— Instrucciones —
Traduzca al inglés la siguiente oración del texto sobre el arte modernista catalán: "Pocas obras sintetizan tan bien los beneficios que para la práctica pictórica catalana reportó la aparición del cartel moderno."

— Texto seleccionado —
§

Años más tarde, la irrupción del futurismo, acompañado por un ideario que proclamaba el advenimiento de la nueva civilización tecnológica, comportó una ruptura con el paradigma visual precedente. Movidos por el deseo de emular la lógica interna del maquinismo, cuya perfección se había alcanzado merced a la eficacia del sistema de fabricación de las cadenas de montaje, los futuristas rechazaron el lenguaje artístico anterior, porque preservaba el sistema tradicional de representación y mantenía el aura fetichista de la obra de arte.
La influencia del fenómeno en el arte catalán modernista
El arte gráfico catalán, tal y como ejemplifican los trabajos de Alexandre de Riquer o Ramon Casas, lejos de mostrar una actitud refractaria a la aparición del automóvil o la bicicleta, también contribuyó a la difusión de esta iconografía. Más concretamente, debemos a Casas dos de las pinturas más emblemáticas de la época, convertidas en dos de los iconos más populares de la Barcelona modernista. Concebidas como un mero divertimento y asociadas a la decoración de la taberna Els Quatre Gats, tanto Ramon Casas y Pere Romeu en un tándem como Automóvil, constituyen dos muestras de la subversión de la jerarquía de los géneros, al poder reconocer la existencia de una corriente de intercambios y préstamos figurativos entre la pintura y el cartel. Pocas obras sintetizan tan bien los beneficios que para la práctica pictórica catalana reportó la aparición del cartel moderno.

§

[Elementos guardados de una colección]
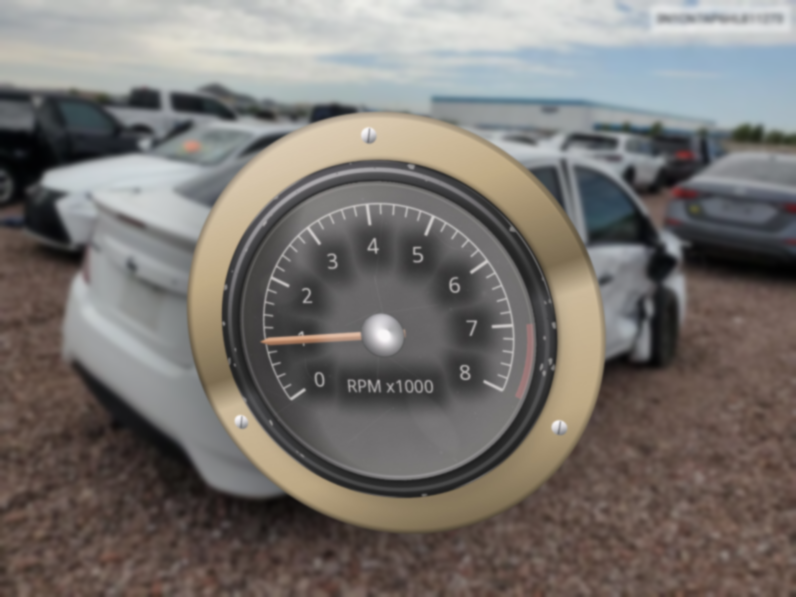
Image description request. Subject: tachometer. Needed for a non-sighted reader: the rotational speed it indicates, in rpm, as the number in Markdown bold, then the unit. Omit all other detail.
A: **1000** rpm
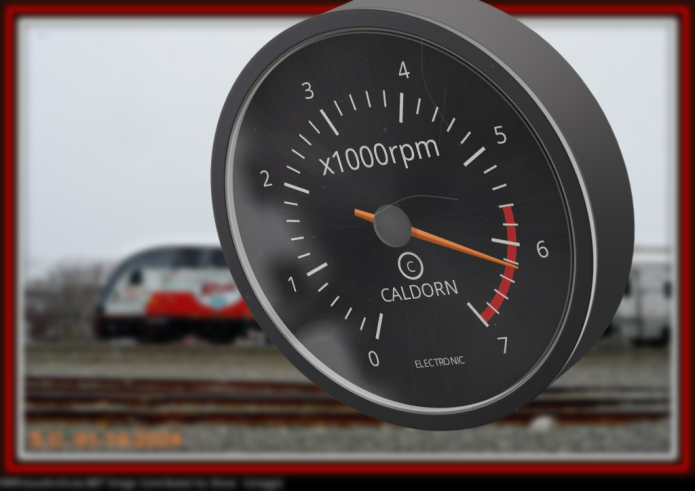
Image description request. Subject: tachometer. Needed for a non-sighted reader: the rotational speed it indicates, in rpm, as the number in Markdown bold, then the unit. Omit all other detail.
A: **6200** rpm
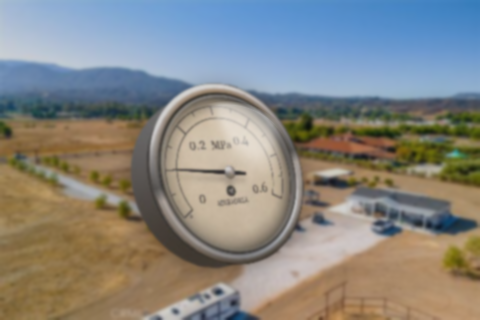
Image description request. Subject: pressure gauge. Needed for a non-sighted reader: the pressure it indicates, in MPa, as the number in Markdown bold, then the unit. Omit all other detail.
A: **0.1** MPa
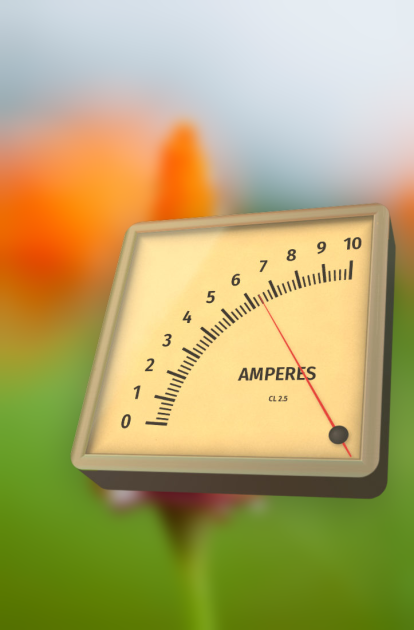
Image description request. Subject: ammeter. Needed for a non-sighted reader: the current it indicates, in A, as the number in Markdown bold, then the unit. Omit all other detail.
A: **6.4** A
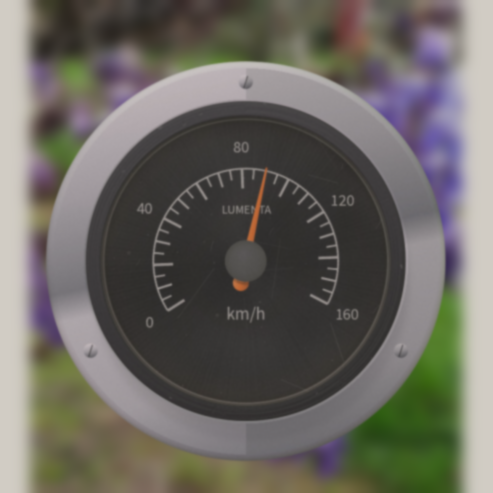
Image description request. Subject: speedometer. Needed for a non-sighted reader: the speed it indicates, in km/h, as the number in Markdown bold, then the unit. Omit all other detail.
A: **90** km/h
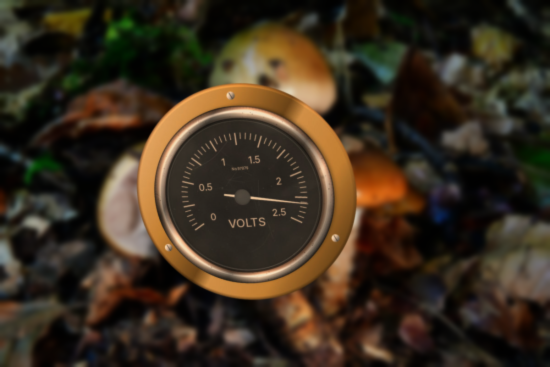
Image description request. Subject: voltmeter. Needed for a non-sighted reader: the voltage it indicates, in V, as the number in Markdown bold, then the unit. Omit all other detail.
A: **2.3** V
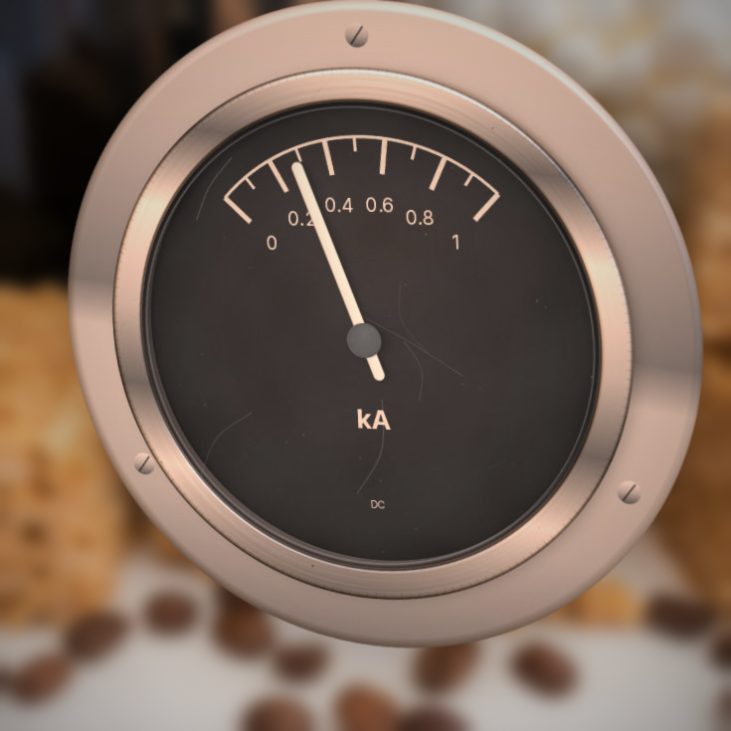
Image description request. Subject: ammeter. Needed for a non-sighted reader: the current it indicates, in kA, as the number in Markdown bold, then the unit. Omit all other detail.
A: **0.3** kA
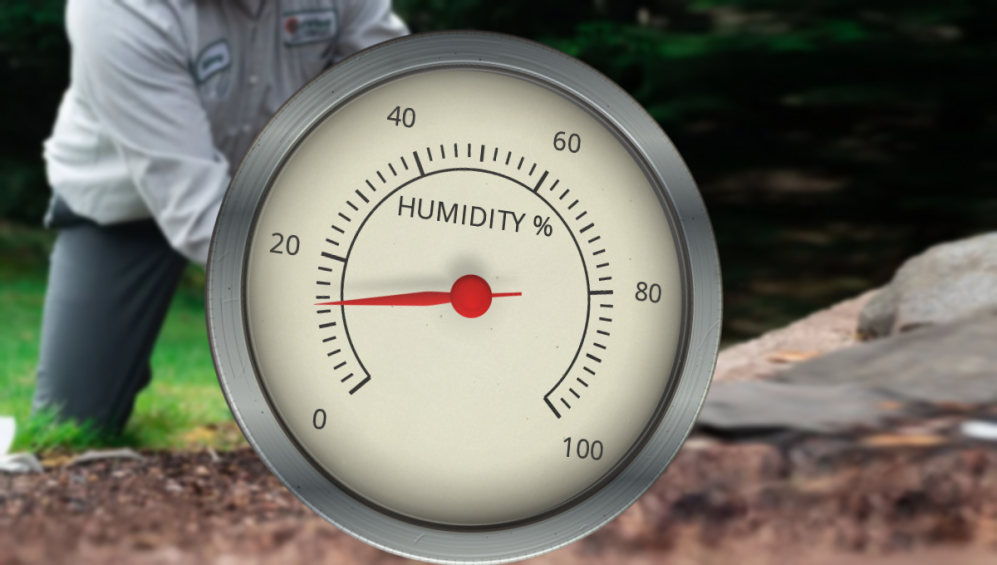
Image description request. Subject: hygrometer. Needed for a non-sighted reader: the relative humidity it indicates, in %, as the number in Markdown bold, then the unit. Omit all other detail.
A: **13** %
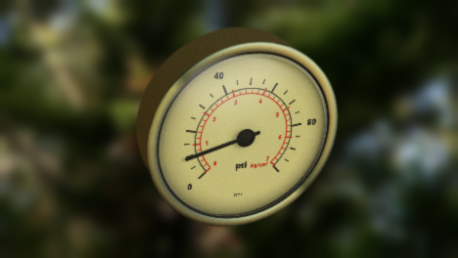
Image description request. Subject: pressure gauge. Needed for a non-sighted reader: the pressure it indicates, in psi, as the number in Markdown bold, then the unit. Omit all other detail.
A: **10** psi
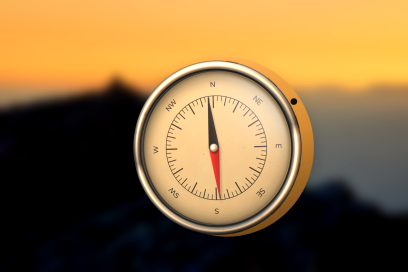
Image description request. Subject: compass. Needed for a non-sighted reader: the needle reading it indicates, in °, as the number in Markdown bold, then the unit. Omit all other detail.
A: **175** °
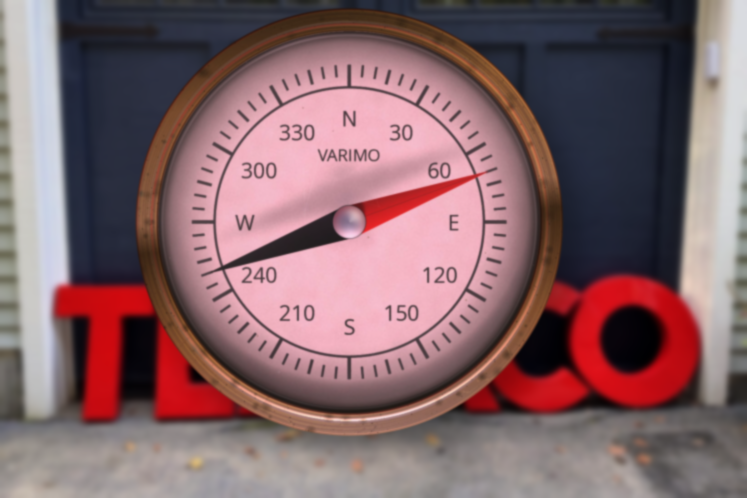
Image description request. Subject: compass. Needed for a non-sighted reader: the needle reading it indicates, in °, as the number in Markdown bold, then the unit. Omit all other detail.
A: **70** °
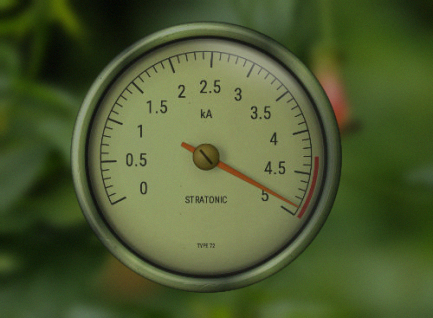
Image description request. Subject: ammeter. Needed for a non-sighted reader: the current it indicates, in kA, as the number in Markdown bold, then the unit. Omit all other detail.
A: **4.9** kA
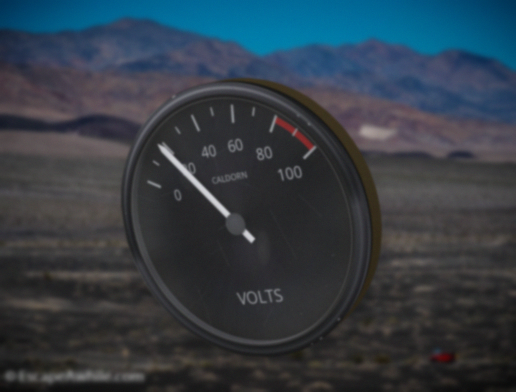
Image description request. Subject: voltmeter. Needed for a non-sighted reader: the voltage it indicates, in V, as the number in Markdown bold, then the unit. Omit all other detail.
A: **20** V
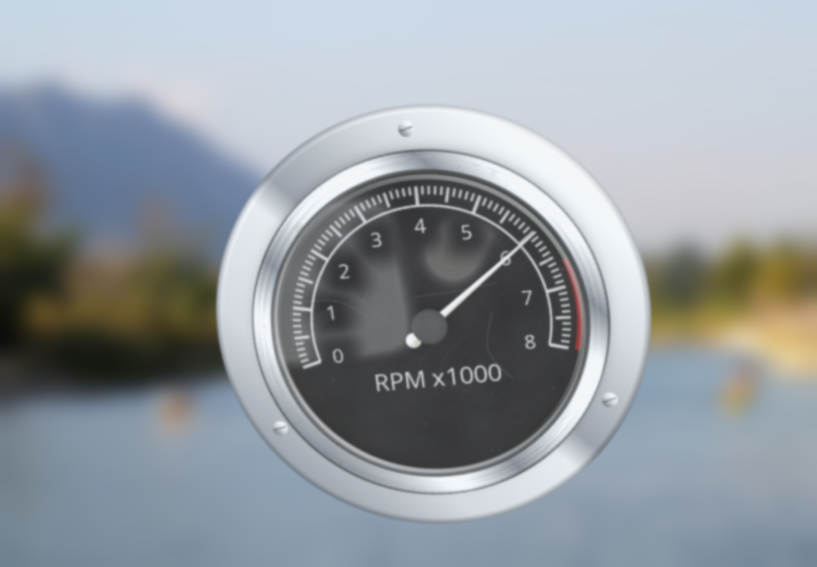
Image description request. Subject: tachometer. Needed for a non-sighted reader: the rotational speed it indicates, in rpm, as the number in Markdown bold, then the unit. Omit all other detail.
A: **6000** rpm
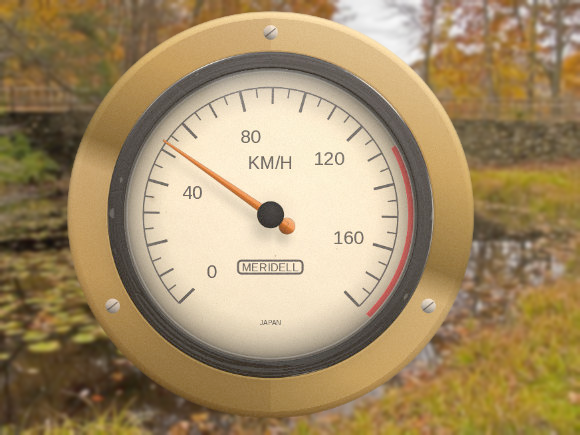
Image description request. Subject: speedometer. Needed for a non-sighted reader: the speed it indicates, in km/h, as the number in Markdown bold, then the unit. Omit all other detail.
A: **52.5** km/h
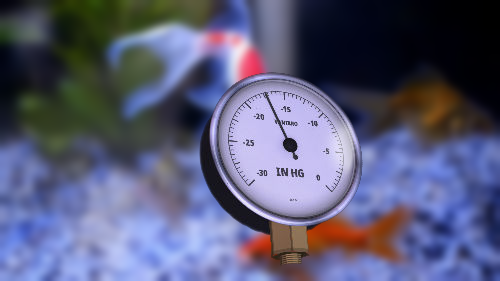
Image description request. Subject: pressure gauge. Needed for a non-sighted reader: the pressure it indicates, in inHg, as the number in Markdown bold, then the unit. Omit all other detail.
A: **-17.5** inHg
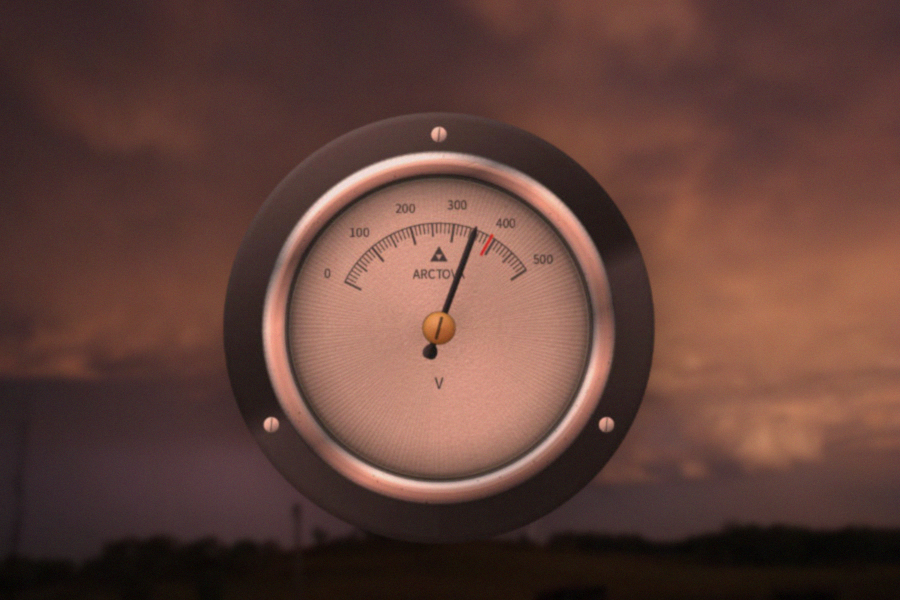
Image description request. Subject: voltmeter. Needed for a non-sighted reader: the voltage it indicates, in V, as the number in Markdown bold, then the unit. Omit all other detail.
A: **350** V
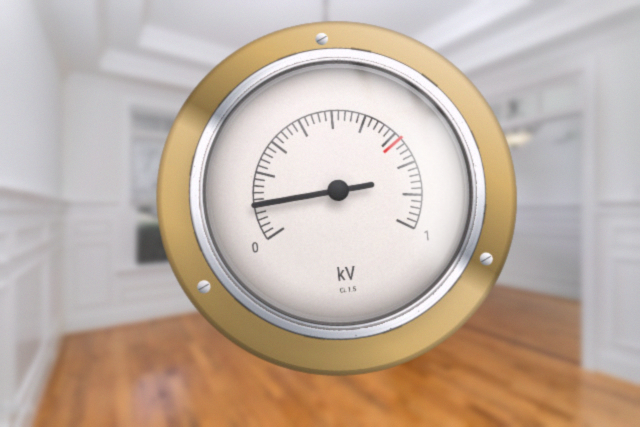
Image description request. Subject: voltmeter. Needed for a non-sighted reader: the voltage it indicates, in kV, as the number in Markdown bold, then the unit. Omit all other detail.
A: **0.1** kV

§

— Resultado del ejercicio —
Few works sum up so well the benefits that the appearance of the modern poster brought to Catalan pictorial practice.